Elle est entièrement vêtue de noir. De la pointe de ses chaussures à talon jusqu’à sa veste de tailleur ajustée. Les ongles, la fleur tatouée sur le dos de la main, les cheveux coupés au carré, sont noirs, eux aussi. Aude est la fille unique de Sylvie Leclerc, jugée depuis lundi 21 mars aux assises de Nancy (Meurthe-et-Moselle), pour le meurtre de son compagnon quatre ans auparavant. En ce troisième jour d’audience, la jeune femme est appelée à la barre des témoins.

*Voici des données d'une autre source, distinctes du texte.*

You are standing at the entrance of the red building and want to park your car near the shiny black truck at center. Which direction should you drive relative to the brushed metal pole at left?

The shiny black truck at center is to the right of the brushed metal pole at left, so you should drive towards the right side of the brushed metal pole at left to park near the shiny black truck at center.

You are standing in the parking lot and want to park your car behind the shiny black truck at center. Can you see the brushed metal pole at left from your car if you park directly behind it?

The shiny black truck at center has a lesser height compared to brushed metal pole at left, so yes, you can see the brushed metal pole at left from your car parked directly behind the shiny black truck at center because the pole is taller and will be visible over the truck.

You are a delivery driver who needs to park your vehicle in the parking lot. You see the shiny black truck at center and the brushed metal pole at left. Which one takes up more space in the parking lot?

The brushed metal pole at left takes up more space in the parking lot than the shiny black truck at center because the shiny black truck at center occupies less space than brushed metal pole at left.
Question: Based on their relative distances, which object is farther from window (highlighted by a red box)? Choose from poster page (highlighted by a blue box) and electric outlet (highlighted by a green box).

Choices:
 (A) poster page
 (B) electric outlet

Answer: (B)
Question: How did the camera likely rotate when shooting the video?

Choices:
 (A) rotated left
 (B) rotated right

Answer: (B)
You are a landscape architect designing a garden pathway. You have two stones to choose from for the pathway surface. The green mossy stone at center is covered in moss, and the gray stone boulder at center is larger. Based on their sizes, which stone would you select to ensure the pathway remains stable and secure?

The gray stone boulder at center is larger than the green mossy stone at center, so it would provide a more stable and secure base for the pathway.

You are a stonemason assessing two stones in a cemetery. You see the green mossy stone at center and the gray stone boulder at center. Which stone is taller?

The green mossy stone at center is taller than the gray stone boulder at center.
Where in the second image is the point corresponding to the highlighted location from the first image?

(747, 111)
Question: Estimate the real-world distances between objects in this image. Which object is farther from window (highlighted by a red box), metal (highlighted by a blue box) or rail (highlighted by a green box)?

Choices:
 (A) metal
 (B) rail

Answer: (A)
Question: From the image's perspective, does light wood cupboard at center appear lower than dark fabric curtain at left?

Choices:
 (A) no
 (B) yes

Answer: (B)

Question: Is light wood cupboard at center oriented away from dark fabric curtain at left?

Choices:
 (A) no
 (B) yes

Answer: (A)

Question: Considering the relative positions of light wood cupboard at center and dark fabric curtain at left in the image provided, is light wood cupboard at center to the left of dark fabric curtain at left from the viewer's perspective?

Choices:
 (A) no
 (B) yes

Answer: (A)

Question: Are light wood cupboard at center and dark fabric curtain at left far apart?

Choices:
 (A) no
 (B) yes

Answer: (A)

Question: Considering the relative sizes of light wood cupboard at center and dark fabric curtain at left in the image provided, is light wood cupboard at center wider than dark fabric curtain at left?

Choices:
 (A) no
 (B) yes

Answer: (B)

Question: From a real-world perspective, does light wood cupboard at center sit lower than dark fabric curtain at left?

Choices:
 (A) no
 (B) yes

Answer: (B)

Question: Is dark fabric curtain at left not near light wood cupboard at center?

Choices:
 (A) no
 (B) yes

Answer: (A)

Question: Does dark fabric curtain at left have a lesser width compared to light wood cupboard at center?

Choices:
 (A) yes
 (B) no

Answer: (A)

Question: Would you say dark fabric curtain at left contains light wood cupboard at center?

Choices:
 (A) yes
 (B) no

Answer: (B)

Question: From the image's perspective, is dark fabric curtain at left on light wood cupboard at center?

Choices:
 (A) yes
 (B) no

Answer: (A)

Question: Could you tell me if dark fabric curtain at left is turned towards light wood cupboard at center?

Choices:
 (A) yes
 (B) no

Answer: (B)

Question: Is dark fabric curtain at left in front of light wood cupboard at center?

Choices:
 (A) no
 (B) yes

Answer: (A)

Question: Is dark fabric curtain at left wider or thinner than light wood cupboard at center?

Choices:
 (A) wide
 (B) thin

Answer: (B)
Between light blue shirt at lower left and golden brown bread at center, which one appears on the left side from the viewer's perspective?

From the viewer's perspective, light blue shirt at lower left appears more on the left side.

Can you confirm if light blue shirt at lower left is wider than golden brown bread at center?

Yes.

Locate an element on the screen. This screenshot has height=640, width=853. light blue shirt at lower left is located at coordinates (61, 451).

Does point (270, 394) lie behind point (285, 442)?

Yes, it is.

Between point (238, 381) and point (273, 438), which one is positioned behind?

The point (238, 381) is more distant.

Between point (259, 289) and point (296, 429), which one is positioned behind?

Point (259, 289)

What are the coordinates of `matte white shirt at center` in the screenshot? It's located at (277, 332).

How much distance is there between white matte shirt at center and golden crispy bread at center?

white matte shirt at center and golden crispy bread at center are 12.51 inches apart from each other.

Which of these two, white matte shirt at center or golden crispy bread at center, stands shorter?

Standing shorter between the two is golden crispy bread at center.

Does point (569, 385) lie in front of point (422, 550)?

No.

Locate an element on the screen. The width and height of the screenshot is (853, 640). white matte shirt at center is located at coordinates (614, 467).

A l’image d’une affaire compliquée, où ni la victime ni l’accusé apparaissent ange ou démon, Aude, la vingtaine, décrit une enfance en demi-teinte. Et se souvient d’un papa aussi tendre - lorsqu’il "construisait des cabanes" dans son lit pour l’aider à s’endormir - que colérique, comme ce jour où il a menacé de mort le voisin, qui "avait osé hurler" sur sa fille. Elle décrit, surtout, un homme profondément dépressif. Elle-même diagnostiquée bipolaire à l'adolescence, la jeune femme affirme que "la maladie existe dans toute la famille, des deux côtés". Et que son père, "lui aussi, connaissait des troubles de l’humeur". "Il avait des idées noires, je pensais qu’il finirait par se tuer lui-même".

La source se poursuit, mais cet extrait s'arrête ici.